Lesbian Herstory Archives AudioVisual Collections

Voices of the Women's Press Collective

The Women’s Press Collective was established in 1969 in Oakland, CA out of the Gay Women’s Liberation Group, the first feminist-lesbian collective in the West. Two of the founding members were Judy Grahn and her partner and illustrator, Wendy Cadden. The press operated out of the basement of GWLG’s bookstore, A Woman’s Place, located at 5251 Broadway in downtown Oakland. The WPC was an all-women press devoted to printing works by women given the growing demand to share materials about lesbianism, feminism and the women's perspective. One of the first works printed by the collective was Grahn's Edward the Dyke and Other Poems

Grahn is a poet, activist and scholar who has published 14 books of date and is widely recognized for her writing that engages queer, feminist themes. At the age 21, Grahn was discharged from the Air Force for being openly gay, a source of great shame and anger that contributed to her radicalization. She went on to write and publish her own poetry and became a founding member of the West Coast New Feminist Movement. 

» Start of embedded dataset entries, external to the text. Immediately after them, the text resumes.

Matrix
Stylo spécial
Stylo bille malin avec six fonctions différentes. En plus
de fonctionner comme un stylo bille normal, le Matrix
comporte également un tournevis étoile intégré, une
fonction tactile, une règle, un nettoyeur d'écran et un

Through the Women's Press Collective, Grahn published and circulated her earliest books of poetry including Edward the Dyke and Other Poems (1971) and She Who (1972). Her later works include non-fiction, such as her autobiography entitled A Simple Revolution: The Making of an Activist Poetry

Grahn's poetry is heavily influenced by feminist mythology and metaformic theory, which links modern culture to ancient menstruation rites. She is a leading theorist and scholar of feminist mythology, which she teaches at the California Institute of Integral Studies. 

Grahn has received a number of awards for her poetry including a grant from the National Endowment for the Arts, two Lambda Literary Awards, an American Book Award, a Foremothers of Women’s Spirituality Award, and a Stonewall Award. Since 1997, Publishing Triangle has awarded The Judy Grahn Award for Lesbian Non-Fiction to an outstanding work of lesbian nonfiction annually, in honor of Grahn. 

Judy Grahn has been the Grand Marshall of both the San Francisco and Seattle Pride Parades in the past and continues to dedicate her life to queer activism, cultural studies, and poetry.